Rich Chelsea poorer for giving 'special one' the red card
London
Oh dear. Just when you thought all the barren years were behind you. Those years of being a 'grindingly unsuccessful' club, more famous for what happened off the field than on it, long gone. The dream of winning soccer competitions now a firm reality. Then what happens? The 'special one' who fashioned all the success leaves after rows with the owner.
Jose Mourinho's dramatic late-night exit as manager of Chelsea football club last week bore all the trappings of a British prime minister being deposed in a sinister night of the long knives.
News of his exit knocked the seemingly endless tragic soap that surrounds poor Madeleine McCann's parents off the front pages. Talk around the pub and dinner party table revolved not around the first run on a British bank since the 19th century but the great Portuguese's exit. Forget Northern Rock, read west London shock.

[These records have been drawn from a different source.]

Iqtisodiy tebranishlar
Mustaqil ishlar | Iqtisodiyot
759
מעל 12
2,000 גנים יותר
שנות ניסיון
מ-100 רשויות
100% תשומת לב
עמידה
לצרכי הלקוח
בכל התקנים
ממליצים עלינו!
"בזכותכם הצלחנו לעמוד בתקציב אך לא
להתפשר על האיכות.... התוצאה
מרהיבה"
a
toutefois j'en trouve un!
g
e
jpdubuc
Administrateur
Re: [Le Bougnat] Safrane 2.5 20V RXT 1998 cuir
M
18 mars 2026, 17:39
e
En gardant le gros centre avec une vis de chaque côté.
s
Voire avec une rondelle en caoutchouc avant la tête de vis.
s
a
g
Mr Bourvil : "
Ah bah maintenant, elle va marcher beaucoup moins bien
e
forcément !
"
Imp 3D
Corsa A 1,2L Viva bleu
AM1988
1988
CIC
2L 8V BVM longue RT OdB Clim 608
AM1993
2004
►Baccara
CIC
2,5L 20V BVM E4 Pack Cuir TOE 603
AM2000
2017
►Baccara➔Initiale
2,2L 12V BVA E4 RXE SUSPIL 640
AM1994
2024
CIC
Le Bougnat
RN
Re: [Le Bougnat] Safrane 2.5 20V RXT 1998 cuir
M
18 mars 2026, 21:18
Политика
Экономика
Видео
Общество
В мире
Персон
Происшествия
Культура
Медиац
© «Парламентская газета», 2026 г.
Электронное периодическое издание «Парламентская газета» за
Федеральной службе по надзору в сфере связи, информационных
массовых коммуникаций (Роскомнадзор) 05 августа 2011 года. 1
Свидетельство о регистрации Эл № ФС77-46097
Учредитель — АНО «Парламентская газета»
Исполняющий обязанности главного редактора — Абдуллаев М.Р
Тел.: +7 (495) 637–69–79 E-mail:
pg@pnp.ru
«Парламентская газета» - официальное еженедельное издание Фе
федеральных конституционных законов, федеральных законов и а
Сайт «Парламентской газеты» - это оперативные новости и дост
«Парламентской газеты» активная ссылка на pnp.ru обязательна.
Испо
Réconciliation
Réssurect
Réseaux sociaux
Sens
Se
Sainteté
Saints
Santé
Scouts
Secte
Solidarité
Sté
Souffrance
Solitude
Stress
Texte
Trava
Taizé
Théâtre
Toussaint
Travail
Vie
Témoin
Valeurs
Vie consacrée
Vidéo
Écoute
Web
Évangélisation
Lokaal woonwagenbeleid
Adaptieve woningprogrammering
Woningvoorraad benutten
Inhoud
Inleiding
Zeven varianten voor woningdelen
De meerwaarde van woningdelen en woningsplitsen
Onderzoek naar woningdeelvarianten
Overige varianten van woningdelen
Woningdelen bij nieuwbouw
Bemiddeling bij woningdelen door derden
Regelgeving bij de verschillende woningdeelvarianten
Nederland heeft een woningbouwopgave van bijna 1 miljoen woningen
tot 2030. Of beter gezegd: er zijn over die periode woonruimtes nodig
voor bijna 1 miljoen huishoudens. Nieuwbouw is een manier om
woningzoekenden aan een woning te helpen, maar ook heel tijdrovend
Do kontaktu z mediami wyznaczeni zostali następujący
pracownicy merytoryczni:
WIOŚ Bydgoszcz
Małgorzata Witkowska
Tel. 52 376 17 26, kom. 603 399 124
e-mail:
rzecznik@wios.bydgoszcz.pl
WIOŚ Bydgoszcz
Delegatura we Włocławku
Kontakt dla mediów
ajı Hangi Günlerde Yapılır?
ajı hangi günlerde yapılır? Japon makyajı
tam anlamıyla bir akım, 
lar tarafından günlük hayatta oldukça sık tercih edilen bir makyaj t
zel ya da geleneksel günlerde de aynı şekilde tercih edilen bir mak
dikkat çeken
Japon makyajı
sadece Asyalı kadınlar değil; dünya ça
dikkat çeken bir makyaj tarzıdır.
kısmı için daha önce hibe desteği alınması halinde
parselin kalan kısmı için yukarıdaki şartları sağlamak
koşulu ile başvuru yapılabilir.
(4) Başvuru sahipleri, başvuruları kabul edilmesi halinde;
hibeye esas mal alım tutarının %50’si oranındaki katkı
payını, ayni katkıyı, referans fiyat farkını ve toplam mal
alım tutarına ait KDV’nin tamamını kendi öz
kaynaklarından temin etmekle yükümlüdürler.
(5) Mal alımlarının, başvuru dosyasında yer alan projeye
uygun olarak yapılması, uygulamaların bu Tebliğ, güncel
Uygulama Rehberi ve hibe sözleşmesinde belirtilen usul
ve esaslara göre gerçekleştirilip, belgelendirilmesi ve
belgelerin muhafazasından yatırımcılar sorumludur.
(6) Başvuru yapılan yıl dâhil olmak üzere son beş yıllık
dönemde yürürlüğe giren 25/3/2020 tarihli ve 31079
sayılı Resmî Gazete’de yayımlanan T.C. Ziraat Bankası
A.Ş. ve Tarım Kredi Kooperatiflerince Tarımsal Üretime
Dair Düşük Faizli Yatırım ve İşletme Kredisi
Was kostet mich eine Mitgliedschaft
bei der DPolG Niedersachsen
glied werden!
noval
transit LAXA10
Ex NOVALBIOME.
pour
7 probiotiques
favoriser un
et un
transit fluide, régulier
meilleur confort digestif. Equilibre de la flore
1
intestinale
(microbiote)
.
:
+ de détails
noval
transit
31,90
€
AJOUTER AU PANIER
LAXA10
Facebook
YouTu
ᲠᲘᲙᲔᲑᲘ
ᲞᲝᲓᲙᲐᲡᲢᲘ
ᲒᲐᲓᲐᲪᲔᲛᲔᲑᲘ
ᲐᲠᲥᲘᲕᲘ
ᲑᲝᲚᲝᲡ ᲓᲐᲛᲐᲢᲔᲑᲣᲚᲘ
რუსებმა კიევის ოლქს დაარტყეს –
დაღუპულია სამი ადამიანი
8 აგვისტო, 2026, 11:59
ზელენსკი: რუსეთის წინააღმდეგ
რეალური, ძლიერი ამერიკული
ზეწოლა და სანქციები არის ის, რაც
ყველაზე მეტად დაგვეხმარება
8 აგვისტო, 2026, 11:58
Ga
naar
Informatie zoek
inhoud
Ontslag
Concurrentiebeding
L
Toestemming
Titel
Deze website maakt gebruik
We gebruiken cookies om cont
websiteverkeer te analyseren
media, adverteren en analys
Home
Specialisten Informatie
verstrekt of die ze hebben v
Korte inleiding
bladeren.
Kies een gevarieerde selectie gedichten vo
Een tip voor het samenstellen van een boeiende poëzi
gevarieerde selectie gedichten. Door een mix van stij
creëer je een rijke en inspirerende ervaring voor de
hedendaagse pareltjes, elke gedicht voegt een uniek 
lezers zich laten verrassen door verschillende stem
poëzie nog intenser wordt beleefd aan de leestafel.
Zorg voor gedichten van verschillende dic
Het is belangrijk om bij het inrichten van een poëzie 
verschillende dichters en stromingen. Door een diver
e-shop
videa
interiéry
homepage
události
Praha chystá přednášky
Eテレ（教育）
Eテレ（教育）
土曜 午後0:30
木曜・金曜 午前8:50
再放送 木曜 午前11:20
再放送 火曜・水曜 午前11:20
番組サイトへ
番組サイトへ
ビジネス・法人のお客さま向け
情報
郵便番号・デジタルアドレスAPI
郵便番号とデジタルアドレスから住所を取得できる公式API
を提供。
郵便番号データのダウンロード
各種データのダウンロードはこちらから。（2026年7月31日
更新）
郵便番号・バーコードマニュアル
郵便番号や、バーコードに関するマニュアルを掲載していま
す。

Everyone? Yes, pretty much. Even women. Mourinho transcended gender just like he transcended football rivalries. After all, not for nothing was Mourinho being lined up as ambassador for the London Olympics.
Fans of Arsenal or Tottenham in north London, or west London neighbours Fulham may have taken great delight in mocking Chelsea supporters' grief, but the London radio phone-ins were full of rivals saying football would be worse off without him.
He wasn't just a football manager - he was a successful, horrendously arrogant, football manager.